I reach up for her as I come so fucking hard, but she’s already there, leaning down over me and pressing my thighs against my chest, and pushing my knees towards my ears as she thrusts and it hurts like this, it hurts to be bent double like this but that just makes everything feel way more fucking intense, and the sweet, sweet surrender of being bent into any fucking shape she wants me in is just…

I’m so fucking in love with her. I’m so fucking in love with her, and she could literally do anything to me and I fucking want her to and this just feels like the embodiment of it. I want her to do anything she wants to me. I want her to do everything she wants to me and I don’t fucking care if it hurts because I can feel her right fucking there and that’s all I need, and…

Fuck. Fuck… it feels so good. It feels so good using every part of me to absolve her. I’d do anything for her. I love it, I love this feeling, and I love her.

After a little while, she slows and stops, standing slowly off me and letting herself fall out. She’s breathing more deeply now. When I open my eyes she’s giving me this big, lazy smile, like, yeah, yeah, that was what I needed.

Something about her has relaxed. She’s calmer. She not pacing and ranting and yelling. She’s just taking deep, peaceful breaths as lets me put my legs back around her waist. She only spends a second bending down to kiss me and it’s short and to the point: intimate, gentle, so tender. When she stands up I see her carefully run her eyes over me and they linger on my face. I didn’t tell her to stop, but she’s making sure I’m okay, anyway. Fuck, I love her.

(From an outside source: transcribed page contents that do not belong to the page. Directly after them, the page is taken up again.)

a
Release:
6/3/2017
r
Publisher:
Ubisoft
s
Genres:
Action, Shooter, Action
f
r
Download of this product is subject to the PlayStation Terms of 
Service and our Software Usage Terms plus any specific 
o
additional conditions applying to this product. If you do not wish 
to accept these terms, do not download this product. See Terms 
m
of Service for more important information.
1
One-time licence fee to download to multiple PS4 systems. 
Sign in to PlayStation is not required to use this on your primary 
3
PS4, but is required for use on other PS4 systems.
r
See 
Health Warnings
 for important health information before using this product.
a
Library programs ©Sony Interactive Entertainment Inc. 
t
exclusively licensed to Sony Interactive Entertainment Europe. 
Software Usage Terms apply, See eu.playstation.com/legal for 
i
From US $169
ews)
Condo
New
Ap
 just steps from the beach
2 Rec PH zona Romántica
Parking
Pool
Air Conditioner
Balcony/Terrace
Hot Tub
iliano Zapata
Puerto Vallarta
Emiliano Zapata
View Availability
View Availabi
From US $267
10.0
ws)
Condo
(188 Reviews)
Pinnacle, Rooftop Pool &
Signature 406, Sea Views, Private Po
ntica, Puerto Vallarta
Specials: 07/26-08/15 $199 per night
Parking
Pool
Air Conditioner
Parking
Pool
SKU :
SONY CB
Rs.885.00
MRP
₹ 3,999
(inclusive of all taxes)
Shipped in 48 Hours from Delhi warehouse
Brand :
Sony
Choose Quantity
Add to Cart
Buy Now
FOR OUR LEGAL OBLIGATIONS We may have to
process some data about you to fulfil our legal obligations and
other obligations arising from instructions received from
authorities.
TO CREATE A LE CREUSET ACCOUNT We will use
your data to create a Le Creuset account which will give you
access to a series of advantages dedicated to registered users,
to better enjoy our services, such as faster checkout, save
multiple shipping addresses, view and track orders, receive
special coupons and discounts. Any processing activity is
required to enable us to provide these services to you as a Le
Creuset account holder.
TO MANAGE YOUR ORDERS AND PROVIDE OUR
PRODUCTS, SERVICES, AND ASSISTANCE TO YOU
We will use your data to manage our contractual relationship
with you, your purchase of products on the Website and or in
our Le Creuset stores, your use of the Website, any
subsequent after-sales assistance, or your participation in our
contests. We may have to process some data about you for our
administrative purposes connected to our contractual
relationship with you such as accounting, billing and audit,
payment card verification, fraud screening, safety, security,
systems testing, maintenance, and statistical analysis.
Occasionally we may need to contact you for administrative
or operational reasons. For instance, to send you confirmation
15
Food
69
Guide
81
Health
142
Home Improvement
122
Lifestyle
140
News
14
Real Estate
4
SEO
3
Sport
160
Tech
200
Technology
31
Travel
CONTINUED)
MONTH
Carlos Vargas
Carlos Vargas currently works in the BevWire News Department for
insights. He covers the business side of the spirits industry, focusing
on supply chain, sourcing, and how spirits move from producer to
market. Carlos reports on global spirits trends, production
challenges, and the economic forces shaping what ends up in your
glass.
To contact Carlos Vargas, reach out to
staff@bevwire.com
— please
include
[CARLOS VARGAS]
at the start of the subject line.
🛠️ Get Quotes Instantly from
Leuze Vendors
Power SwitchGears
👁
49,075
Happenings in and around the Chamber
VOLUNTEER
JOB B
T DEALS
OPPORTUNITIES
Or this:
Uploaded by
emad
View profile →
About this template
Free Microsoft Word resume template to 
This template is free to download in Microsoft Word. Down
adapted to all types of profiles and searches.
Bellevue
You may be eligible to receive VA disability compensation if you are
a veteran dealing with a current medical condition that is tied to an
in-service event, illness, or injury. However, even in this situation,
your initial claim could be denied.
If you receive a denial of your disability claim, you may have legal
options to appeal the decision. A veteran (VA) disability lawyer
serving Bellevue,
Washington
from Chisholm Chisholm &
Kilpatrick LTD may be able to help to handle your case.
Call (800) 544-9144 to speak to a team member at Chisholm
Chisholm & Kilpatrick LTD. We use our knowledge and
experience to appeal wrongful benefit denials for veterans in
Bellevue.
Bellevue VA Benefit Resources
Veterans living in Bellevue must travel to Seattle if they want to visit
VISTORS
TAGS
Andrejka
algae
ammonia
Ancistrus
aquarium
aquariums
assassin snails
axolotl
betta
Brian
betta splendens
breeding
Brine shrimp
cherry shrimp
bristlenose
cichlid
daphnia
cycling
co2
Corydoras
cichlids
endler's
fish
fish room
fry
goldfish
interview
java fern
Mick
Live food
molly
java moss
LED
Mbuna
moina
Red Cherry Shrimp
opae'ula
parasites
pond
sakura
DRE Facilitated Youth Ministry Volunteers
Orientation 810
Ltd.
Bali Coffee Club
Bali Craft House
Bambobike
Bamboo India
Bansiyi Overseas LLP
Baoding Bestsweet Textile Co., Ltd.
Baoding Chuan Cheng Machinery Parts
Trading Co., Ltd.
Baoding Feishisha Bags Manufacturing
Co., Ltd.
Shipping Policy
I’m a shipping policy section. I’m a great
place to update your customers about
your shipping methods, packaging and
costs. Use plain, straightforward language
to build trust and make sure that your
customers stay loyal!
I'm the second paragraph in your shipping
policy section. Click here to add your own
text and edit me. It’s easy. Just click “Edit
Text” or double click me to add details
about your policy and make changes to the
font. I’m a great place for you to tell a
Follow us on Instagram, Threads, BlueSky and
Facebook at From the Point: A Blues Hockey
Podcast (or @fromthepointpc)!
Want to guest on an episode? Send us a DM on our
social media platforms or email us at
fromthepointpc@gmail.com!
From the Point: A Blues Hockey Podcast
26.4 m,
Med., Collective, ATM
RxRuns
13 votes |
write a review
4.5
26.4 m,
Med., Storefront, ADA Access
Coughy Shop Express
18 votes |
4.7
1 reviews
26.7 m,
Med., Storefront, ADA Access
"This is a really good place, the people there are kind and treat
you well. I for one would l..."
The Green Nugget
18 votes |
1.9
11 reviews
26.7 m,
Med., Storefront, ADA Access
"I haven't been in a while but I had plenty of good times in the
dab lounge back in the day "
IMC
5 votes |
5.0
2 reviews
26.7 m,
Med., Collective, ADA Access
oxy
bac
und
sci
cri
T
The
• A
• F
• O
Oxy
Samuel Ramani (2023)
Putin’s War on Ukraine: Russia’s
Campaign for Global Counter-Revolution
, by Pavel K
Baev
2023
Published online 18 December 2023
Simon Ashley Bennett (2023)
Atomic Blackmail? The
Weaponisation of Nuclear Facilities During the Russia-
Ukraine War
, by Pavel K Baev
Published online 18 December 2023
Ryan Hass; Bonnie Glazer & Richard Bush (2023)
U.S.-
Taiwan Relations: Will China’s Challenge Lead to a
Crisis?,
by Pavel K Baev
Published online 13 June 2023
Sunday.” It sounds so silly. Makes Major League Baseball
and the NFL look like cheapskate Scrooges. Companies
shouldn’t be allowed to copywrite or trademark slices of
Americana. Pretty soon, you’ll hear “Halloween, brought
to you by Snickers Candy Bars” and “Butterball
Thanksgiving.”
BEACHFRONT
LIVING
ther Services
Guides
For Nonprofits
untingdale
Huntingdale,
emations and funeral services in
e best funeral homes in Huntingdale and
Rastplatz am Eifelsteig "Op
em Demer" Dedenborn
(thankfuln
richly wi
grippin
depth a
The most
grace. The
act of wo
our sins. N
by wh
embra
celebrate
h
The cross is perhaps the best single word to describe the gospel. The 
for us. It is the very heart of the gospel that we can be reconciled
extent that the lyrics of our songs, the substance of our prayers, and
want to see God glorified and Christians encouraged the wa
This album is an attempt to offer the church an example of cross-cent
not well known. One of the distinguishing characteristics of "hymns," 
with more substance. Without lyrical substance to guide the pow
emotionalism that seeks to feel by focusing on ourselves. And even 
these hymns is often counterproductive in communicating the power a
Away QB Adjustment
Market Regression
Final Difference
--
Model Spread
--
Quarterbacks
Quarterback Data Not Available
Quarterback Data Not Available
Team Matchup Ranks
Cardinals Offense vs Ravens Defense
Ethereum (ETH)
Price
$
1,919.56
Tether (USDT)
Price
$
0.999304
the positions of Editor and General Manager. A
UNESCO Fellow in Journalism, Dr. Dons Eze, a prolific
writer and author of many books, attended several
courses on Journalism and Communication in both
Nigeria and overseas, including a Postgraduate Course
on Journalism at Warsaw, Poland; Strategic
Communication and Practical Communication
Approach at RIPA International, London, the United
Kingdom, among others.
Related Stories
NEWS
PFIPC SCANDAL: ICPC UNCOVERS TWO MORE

She stands back, stretching and shaking her legs out. “I’m going to have a shower,” she says like she doesn’t care about the mess, and walks off into the bathroom and leaves me to clean up the kitchen. I know she’d help me if I asked.

So, yeah. That’s my grand design. Crazy, huh?

I’ve probably gone a bit overboard on the whole description thing while I’m telling Min the story, because Skype is dead silent for ages after I’m done. I start to worry that make it’s too hardcore and I’ve freaked her out, when she says in this strained voice, “Fuck, the way I feel right now, if you were here…” She takes a long wavering breath. “That’s what you want? Really?”

I answer straight away. “Hoo, yeah. Like, not even a question. I kind of… well, I kind of get it if it’s too much for you, though. But since you asked what I’d like…” I let the sentence trail off and hope she’ll pick it up.

She takes another breath. I don’t know what she’s going to say about it, because it is a bit crazy. Even though Min can be very protective she’s totally not aggressive at all, and I’m asking her to find her inner alpha male. I don’t really know if she’ll be able to.

Boy am I wrong. When she finally answers, I can hear the grin in her voice. “Well, working for this guy is driving me fucking nuts and my plane lands at four on Saturday, so I should be home five-ish.” She pauses. “You… want to cook me dinner so it’s ready for me when I get home…?”

Oh my god, is she…? I hear her chuckle, and realise she is saying what I think she is. My stomach is full of butterflies. Oh my god. I know exactly which nice clean dress I’m going to wear on Saturday when she gets home, and I can’t wait to set the table for us.